» **TASK DIRECTIONS**
Taking the line that contains "Мы не можем гарантировать, что ваш диск будет" as the first, copy each line exactly up to and including the last line below.

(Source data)
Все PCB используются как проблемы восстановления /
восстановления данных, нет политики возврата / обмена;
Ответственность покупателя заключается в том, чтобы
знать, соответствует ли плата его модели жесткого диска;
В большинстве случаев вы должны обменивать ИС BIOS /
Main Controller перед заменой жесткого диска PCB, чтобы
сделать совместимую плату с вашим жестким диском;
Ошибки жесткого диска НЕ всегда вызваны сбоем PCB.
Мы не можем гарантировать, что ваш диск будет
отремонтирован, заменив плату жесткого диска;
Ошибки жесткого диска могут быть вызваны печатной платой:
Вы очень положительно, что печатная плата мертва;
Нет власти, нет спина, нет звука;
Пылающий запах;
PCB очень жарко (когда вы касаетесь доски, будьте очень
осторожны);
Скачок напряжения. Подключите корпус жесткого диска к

» **EXERCISE RESPONSE**
Мы не можем гарантировать, что ваш диск будет
отремонтирован, заменив плату жесткого диска;
Ошибки жесткого диска могут быть вызваны печатной платой:
Вы очень положительно, что печатная плата мертва;
Нет власти, нет спина, нет звука;
Пылающий запах;
PCB очень жарко (когда вы касаетесь доски, будьте очень
осторожны);
Скачок напряжения. Подключите корпус жесткого диска к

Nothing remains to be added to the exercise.